Task instructions: Pick out every line in the entries below that contains the word "Pantolon", and copy each one in full.

**** The input

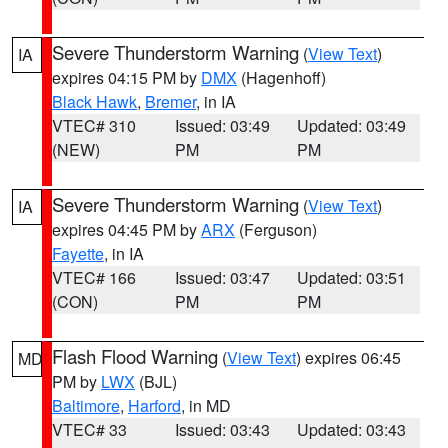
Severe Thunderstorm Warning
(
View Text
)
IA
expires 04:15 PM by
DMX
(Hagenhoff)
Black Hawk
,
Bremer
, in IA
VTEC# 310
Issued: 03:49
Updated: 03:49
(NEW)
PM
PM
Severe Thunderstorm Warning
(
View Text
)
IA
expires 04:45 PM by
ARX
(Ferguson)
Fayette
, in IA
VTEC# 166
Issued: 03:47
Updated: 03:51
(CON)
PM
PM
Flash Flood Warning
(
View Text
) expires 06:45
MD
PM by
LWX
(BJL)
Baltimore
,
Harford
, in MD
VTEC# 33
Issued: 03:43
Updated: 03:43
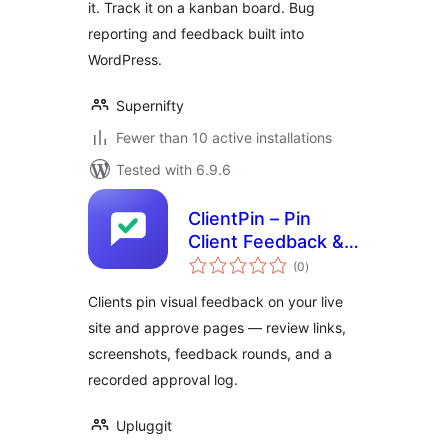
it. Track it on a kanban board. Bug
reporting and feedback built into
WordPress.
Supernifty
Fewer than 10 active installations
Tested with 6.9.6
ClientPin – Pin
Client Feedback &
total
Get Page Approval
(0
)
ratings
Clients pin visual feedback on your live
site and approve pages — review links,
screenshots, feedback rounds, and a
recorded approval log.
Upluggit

********
**** The input

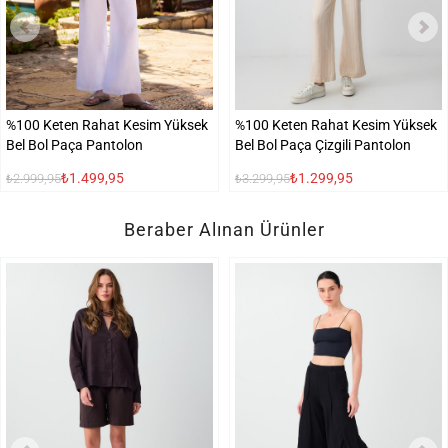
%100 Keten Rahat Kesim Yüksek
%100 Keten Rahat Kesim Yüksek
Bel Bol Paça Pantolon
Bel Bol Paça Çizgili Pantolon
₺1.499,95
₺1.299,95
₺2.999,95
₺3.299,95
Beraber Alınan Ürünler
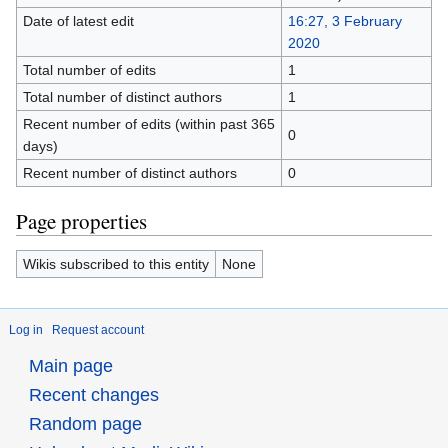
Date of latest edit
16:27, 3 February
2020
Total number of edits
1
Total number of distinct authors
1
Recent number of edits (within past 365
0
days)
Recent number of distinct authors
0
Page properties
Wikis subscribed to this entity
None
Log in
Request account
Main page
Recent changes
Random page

********

Answer section:
Bel Bol Paça Pantolon
Bel Bol Paça Çizgili Pantolon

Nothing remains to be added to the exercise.